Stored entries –
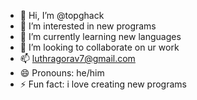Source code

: - 👋 Hi, I’m @topghack
- 👀 I’m interested in new programs
- 🌱 I’m currently learning new languages
- 💞️ I’m looking to collaborate on ur work 
- 📫 luthragorav7@gmail.com
- 😄 Pronouns: he/him
- ⚡ Fun fact: i love creating new programs 

<!---
topghack/topghack is a ✨ special ✨ repository because its `README.md` (this file) appears on your GitHub profile.
You can click the Preview link to take a look at your changes.
--->

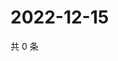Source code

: # 2022-12-15

共 0 条

<!-- BEGIN WEIBO -->
<!-- 最后更新时间 Thu Dec 15 2022 16:07:03 GMT+0800 (China Standard Time) -->

<!-- END WEIBO -->
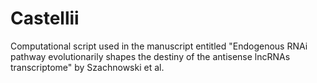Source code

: # Castellii
Computational script used in the manuscript entitled "Endogenous RNAi pathway evolutionarily shapes the destiny of the antisense lncRNAs transcriptome" by Szachnowski et al.
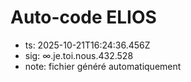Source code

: # Auto-code ELIOS
- ts: 2025-10-21T16:24:36.456Z
- sig: ∞.je.toi.nous.432.528
- note: fichier généré automatiquement
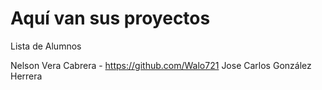 # Aquí van sus proyectos

Lista de Alumnos

Nelson Vera Cabrera - https://github.com/Walo721
Jose Carlos González Herrera

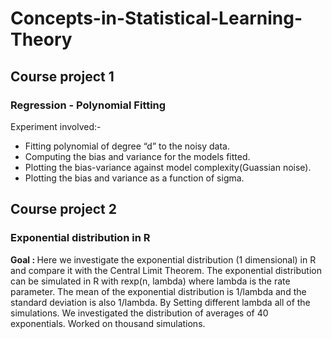 # Concepts-in-Statistical-Learning-Theory
## Course project 1 ##
### Regression - Polynomial Fitting ###
Experiment involved:-
* Fitting polynomial of degree “d” to the noisy data.
* Computing the bias and variance for the models fitted.
* Plotting the bias-variance against model complexity(Guassian noise).
* Plotting the bias and variance as a function of sigma.

## Course project 2 ##
### Exponential distribution in R ###
<b> Goal : </b> Here we investigate the exponential distribution (1 dimensional)
in R and compare it with the Central Limit Theorem. The exponential distribution
can be simulated in R with rexp(n, lambda) where lambda is the rate parameter.
The mean of the exponential distribution is 1/lambda and the standard deviation is
also 1/lambda. By Setting different lambda all of the simulations. We investigated the distribution of averages of 40 exponentials.
Worked on thousand simulations.
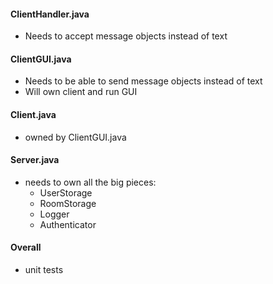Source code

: #### ClientHandler.java
- Needs to accept message objects instead of text

#### ClientGUI.java
- Needs to be able to send message objects instead of text
- Will own client and run GUI

#### Client.java
- owned by ClientGUI.java


#### Server.java
- needs to own all the big pieces:
  - UserStorage
  - RoomStorage
  - Logger
  - Authenticator

#### Overall
- unit tests
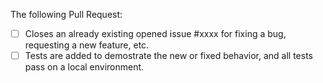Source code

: <!-- Thank you very much for your hard work and contribution! -->

The following Pull Request:

- [ ] Closes an already existing opened issue #xxxx for fixing a bug, requesting
a new feature, etc.
- [ ] Tests are added to demostrate the new or fixed behavior, and all tests pass
on a local environment.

About this task – The pictures stay out of the copy. Set down the entries above precisely.

Solved problem –
Source code

: - 👋 Hi, I’m @topghack
- 👀 I’m interested in new programs
- 🌱 I’m currently learning new languages
- 💞️ I’m looking to collaborate on ur work 
- 📫 luthragorav7@gmail.com
- 😄 Pronouns: he/him
- ⚡ Fun fact: i love creating new programs 

<!---
topghack/topghack is a ✨ special ✨ repository because its `README.md` (this file) appears on your GitHub profile.
You can click the Preview link to take a look at your changes.
--->

Source code

: # 2022-12-15

共 0 条

<!-- BEGIN WEIBO -->
<!-- 最后更新时间 Thu Dec 15 2022 16:07:03 GMT+0800 (China Standard Time) -->

<!-- END WEIBO -->
Source code

: # Castellii
Computational script used in the manuscript entitled "Endogenous RNAi pathway evolutionarily shapes the destiny of the antisense lncRNAs transcriptome" by Szachnowski et al.
Source code

: # Auto-code ELIOS
- ts: 2025-10-21T16:24:36.456Z
- sig: ∞.je.toi.nous.432.528
- note: fichier généré automatiquement
 # Aquí van sus proyectos

Lista de Alumnos

Nelson Vera Cabrera - https://github.com/Walo721
Jose Carlos González Herrera

 # Concepts-in-Statistical-Learning-Theory
## Course project 1 ##
### Regression - Polynomial Fitting ###
Experiment involved:-
* Fitting polynomial of degree “d” to the noisy data.
* Computing the bias and variance for the models fitted.
* Plotting the bias-variance against model complexity(Guassian noise).
* Plotting the bias and variance as a function of sigma.

## Course project 2 ##
### Exponential distribution in R ###
<b> Goal : </b> Here we investigate the exponential distribution (1 dimensional)
in R and compare it with the Central Limit Theorem. The exponential distribution
can be simulated in R with rexp(n, lambda) where lambda is the rate parameter.
The mean of the exponential distribution is 1/lambda and the standard deviation is
also 1/lambda. By Setting different lambda all of the simulations. We investigated the distribution of averages of 40 exponentials.
Worked on thousand simulations.
Source code

: #### ClientHandler.java
- Needs to accept message objects instead of text

#### ClientGUI.java
- Needs to be able to send message objects instead of text
- Will own client and run GUI

#### Client.java
- owned by ClientGUI.java


#### Server.java
- needs to own all the big pieces:
  - UserStorage
  - RoomStorage
  - Logger
  - Authenticator

#### Overall
- unit tests
Source code

: <!-- Thank you very much for your hard work and contribution! -->

The following Pull Request:

- [ ] Closes an already existing opened issue #xxxx for fixing a bug, requesting
a new feature, etc.
- [ ] Tests are added to demostrate the new or fixed behavior, and all tests pass
on a local environment.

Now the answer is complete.